Bobby Gillespie et Jehnny Beth. Un couple étrange sur le papier, l’un étant un ancien du monde du rock indépendant, l’autre une icône du post-punk abrasif. On ne s’attend pas à ce qu’ils collaborent un jour, et encore moins à ce qu’ils collaborent sur un album complet de ballades inspirées de la country. Sur Utopian Ashes, c’est pourtant ce qu’ils ont fait.
Gillespie et Beth partagent une vigueur commune, un manifeste mutuel pour ne jamais rester stagnant sur le plan créatif. Avec leur album en collaboration, Utopian Ashes, les stars de Primal Scream et Savages créent un paysage aride fait de tumbleweed et de bagages émotionnels, et vous invitent à entrer dans leur monde.
Avec ses cordes florissantes et ses accents dramatiques, le morceau d’ouverture « Chase It Down » fait écho à l’ouverture cinématographique d’un western spaghetti, alors que Beth et Gillespie racontent l’effondrement désordonné de la relation des protagonistes. Gillespie répète « I don’t love you anymore » dans le climax, mais à qui ce personnage doit-il le prouver ? Utopian Ashes n’hésite pas à évoquer les complexités de la rupture, comme le titre « English Town » » de Tom Waits, qui évoque un désir d’évasion futile. « Remember We Were Lovers « , de son côté, marie des harmonies béates à des touches moroses, offrant une thèse désespérée sur la nature de l’amour : « Nous sommes stupides et ingrats, nous n’apprendrons jamais » (we’re stupid and ungrateful, we’ll never ever learn) .
L’album ne reste pas désespéré. « Your Heart Will Always Remain » est un rouleau infectieux qui reste doux et sincère au milieu des passages rocheux, et l’alchimie entre Gillespie et Beth scintillera sur « Stones of Silence ». Beth est enjouée et inhabituellement discrète, et bien que Gillespie n’ait jamais été le meilleur des chanteurs, sa voix douloureuse fait passer le désespoir des paroles. Dans « You Don’t Know What Love Is », le personnage de Gillespie se contredit fréquemment ; au début, il accuse l’amour d’être une maladie, mais il retourne la situation à sa partenaire en disant que, quel que soit l’amour, elle ne sait pas «e qu’est l’amour . C’est ce niveau d’écriture émotionnellement mature et stratifié qui élève Utopian Ashes en territoire vraiment passionnant, alors que Beth et Gillespie illustrent leur imagination à l’auditeur.

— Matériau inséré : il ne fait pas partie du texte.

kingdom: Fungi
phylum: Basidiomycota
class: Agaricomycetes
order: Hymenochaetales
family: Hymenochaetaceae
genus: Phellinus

« Tu t’es transformé en quelqu’un que je ne connais pas » (You turned into someone I don’t know”) chante Beth sur le titre phare de l’album, « You Can Trust Me Now » », un morceau qui commence par une intro parlée de Gillespie et se termine par le même silence fantomatique que l’intro ; leur voix est obsédante dans cette musique country atmosphérique qui n’offre pas de solutions faciles. L’album raconte l’histoire de ceux que l’on croyait aimer et qui changent à cause de la lutte inévitable qui vient avec le vieillissement, ce qui amène Gillespie à conclure que cela nous brise le cœur dans « Living A Lie ». « Sans confiance, comment peut-il y avoir de l’amour ? » (Without trust, how can there be love?) murmure Beth, et bien que les accords de guitare enjoués et les harpes éthérées puissent dire le contraire, au, cune fin heureuse de livre de contes n’attend ce couple.
Ce qui attend les personnages de Beth et de Gillespie à la fin est incertain. Ce dernier décrit « un vide de toute émotion, rien qui puisse faire frémir » (a void of all emotion, nothing left to thrill) sur le morceau « Sunk In Reverie », mais il n’y a pas de portes fermées. De même, toutes les portes sont ouvertes pour ces deux artistes ; ils n’ont jamais été cantonnés au punk ni aux remixes baggy de Weatherall, mais des visionnaires à part entière. Ensemble, ils s’accordent parfaitement. Peu importe ce qu’ils feront par la suite, et qu’ils fassent ou non un autre disque ensemble, cela reste à voir, mais avoir un effort de collaboration de ce calibre est un honneur qui nous est fait. C’est un album théâtral et vulnérable qui n’est peut-être pas facile à écouter, mais qui est tout simplement une expérience. L’un des plaisirs les plus inattendus de 2021, cela est chose certaine.